--- START ---

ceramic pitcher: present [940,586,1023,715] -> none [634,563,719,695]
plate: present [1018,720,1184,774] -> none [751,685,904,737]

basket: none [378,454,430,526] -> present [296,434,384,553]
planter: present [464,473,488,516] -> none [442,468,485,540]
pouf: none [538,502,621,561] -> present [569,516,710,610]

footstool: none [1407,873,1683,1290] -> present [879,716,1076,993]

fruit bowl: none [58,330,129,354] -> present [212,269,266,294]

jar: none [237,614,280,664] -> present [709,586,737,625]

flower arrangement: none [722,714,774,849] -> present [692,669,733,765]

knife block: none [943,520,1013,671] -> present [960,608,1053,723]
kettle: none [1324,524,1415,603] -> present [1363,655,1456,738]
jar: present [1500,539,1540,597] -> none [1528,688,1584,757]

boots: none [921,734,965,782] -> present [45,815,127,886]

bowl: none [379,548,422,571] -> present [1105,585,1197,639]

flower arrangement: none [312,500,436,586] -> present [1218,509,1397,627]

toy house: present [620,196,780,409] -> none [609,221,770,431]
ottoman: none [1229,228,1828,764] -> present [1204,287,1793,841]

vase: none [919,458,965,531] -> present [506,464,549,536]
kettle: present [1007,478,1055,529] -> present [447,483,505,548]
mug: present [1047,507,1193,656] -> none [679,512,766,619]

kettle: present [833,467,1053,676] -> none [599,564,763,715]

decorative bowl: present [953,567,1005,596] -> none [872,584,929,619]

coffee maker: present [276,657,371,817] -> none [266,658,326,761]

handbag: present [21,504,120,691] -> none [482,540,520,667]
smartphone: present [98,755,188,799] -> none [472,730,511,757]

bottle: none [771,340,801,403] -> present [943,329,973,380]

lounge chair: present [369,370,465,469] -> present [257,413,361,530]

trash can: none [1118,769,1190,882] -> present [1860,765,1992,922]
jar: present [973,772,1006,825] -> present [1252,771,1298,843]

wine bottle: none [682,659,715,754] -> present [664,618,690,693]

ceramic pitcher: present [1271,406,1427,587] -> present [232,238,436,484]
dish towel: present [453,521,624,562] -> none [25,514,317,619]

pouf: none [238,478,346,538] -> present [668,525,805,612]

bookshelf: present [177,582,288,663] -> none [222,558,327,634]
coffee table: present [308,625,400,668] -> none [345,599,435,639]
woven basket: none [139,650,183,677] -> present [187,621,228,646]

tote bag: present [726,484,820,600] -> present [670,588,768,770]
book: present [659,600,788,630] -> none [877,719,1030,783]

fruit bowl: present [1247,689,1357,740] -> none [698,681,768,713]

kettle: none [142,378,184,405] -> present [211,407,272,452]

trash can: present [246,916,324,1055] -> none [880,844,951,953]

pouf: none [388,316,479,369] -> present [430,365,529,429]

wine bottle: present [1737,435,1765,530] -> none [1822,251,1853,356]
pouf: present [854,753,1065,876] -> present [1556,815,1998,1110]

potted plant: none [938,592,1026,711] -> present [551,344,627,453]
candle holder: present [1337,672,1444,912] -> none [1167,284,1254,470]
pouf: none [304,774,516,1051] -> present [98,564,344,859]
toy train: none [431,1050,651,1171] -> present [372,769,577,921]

--- END ---

## Task details
In the entries above, the lines from the one bearing "plate: present [1018,720,1184,774]" up to and including the one bearing "fruit bowl: none" should be transcribed exactly; no other line is wanted.

## Exercise answer
plate: present [1018,720,1184,774] -> none [751,685,904,737]

basket: none [378,454,430,526] -> present [296,434,384,553]
planter: present [464,473,488,516] -> none [442,468,485,540]
pouf: none [538,502,621,561] -> present [569,516,710,610]

footstool: none [1407,873,1683,1290] -> present [879,716,1076,993]

fruit bowl: none [58,330,129,354] -> present [212,269,266,294]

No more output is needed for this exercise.